The way I wrote CP/M BIOS on the Z80MC is to open a FAT16 File and use it like a drive.
I wanted to use the SD card in a manner that would still let the user read/write files through existing Windows file explorer.
I thought about just mapping sectors directly to CP/M but that's far too easy, wasteful and not my style.
In CP/M, access to a block is translated to 128 byte disk sectors.
The BIOS converts this to a 512 byte sector, and the cluster required, then goes FAT hopping.
The 512 byte sector is read into RAM and a pointer to the correct 128 bytes is returned.
Of course, I consider the 4 (128 sectors) as cached and new SD card reads are not required.
Writing updates the cache and simply flags a "dirty data" condition.? The next read that changes the 512 byte cache will trigger the write back to disk.

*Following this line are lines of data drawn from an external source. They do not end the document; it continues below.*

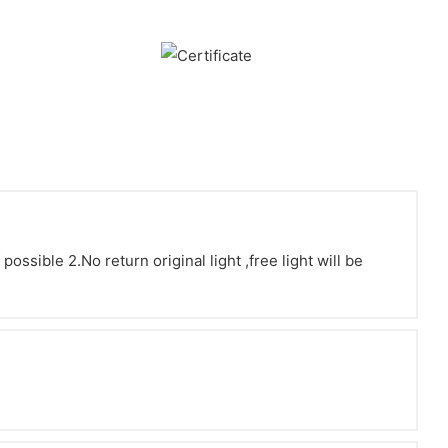
ssible 2.No return original light ,free light will be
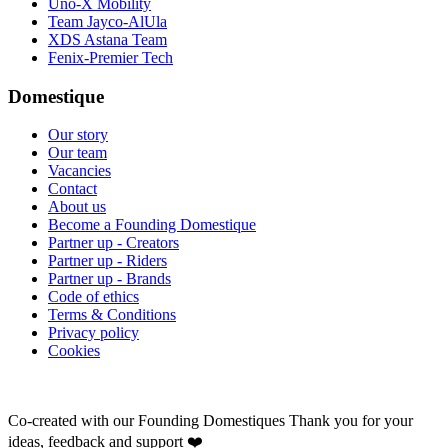
Uno-X Mobility
Team Jayco-AlUla
XDS Astana Team
Fenix-Premier Tech
Domestique
Our story
Our team
Vacancies
Contact
About us
Become a Founding Domestique
Partner up - Creators
Partner up - Riders
Partner up - Brands
Code of ethics
Terms & Conditions
Privacy policy
Cookies
Co-created with our Founding Domestiques
Thank you for your
ideas, feedback and support ❤️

So, there is a chance that writes don't make it to disk, but since most normal programs in CP/M return to CP/M, the reading of the system sectors should satisfy clearing out the cache.
Cheers, Josh
On Saturday, September 26, 2020, 01:57:34 p.m. EDT, ajparent1/kb1gmx <kb1gmx@...> wrote:
With care cpm explorer runs in wine.
Either case CP/M knows nothing of fat so what many do is create a contiguous 8mb file as a container file and then find out what block address it starts at.? Then CP/M addresses the block directly without fat.
So CP/M will not read fat files, the file structure is very incompatible. Its possible to run a utility that does BIOS direct DISK IO and read FAT using a program that knows fat structure but that's only useful to get from CP/M to FAT or FAT to CP/M.? I have that for AmproLB+ and Kaypro4/84 its called DOS.? Obvious the media must be compatible (720K 3.5" floppy was the standard here for that) as back then SD and CF were far in the future.? The program called DOS is on the SC CD but it would need a great amount of work for FAT devices larger than 500mb.
SD cards do not care what file format you use.? ?If you partition it you can have multiple CP/M partitions.? Oh CP/M does not use partition table on that media either.? ? Use a freshly formated or new SD (1gb is plenty large) and write a bunch of FAT files of 8MB each then use? a program to get the starting bock address of each.? The CP/M BIOS needs to know [when you code it, or as a default that can be changed for B:/C:/D:... drives] what the block starting address is for a given Logical Drive.
Using linux DD is both your friend and feind.? It can write blocks to specified addresses easily but only using great care as it can write blocks to specified? addresses easily (oops wrong blocks or device).